Le quartier européen d’Alger, joli de loin, a, vu de près, un aspect de ville neuve poussée sous un climat qui ne lui conviendrait point. En débarquant, une large enseigne vous tire l’œil: Skating-Rink algérien; et, dès les premiers pas, on est saisi, gêné, par la sensation du progrès mal appliqué à ce pays, de la civilisation brutale, gauche, peu adaptée aux mœurs, au ciel et aux gens. C’est nous qui avons l’air de barbares au milieu de ces barbares, brutes il est vrai, mais qui sont chez eux, et à qui les siècles ont appris des coutumes dont nous semblons n’avoir pas encore compris le sens. Napoléon III a dit un mot sage (peut-être soufflé par un ministre) :

« Ce qu’il faut à l’Algérie, ce ne sont pas des conquérants, mais des initiateurs. »

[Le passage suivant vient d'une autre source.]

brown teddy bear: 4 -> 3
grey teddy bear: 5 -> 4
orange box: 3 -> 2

Or nous sommes restés des conquérants brutaux, maladroits, infatués de nos idées toutes faites. Nos mœurs imposées, nos maisons parisiennes, nos usages choquent sur ce sol comme des fautes grossières d’art, de sagesse et de compréhension. Tout ce que nous faisons semble un contresens, un défi à ce pays, non pas tant à ses habitants premiers qu’à la terre elle-même.

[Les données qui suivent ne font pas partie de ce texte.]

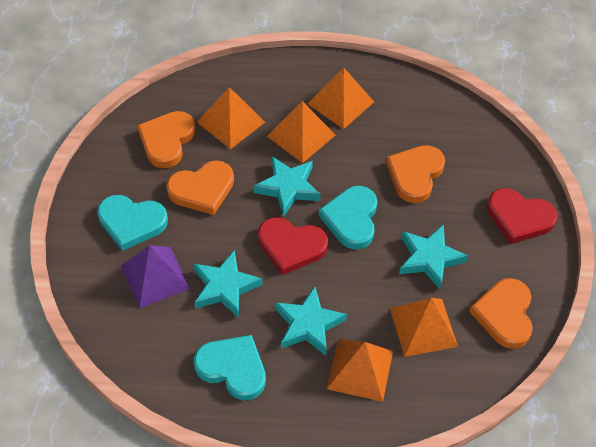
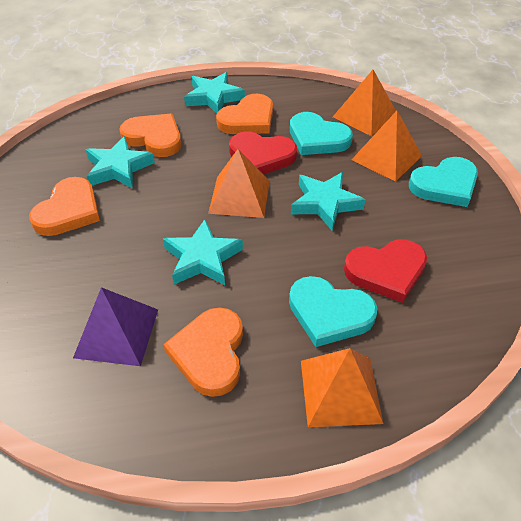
orange pyramid: 5 -> 4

J’ai vu quelques jours après mon arrivée, à Alger, un bal en plein air à Mustapha. C’était la fête de Neuilly. Des boutiques de pain d’épice, des tirs, des loteries, le jeu des poupées et des couteaux, des somnambules, des femmes-silures, et des calicots dansant avec des demoiselles de magasin les vrais quadrilles de Bullier, tandis que derrière l’enceinte où l’on payait pour entrer, dans la plaine large et sablonneuse du champ de manœuvres, des centaines d’Arabes, couchés, sous la lune, immobiles en leurs loques blanches, écoutaient gravement les refrains des chahuts causés par les Français.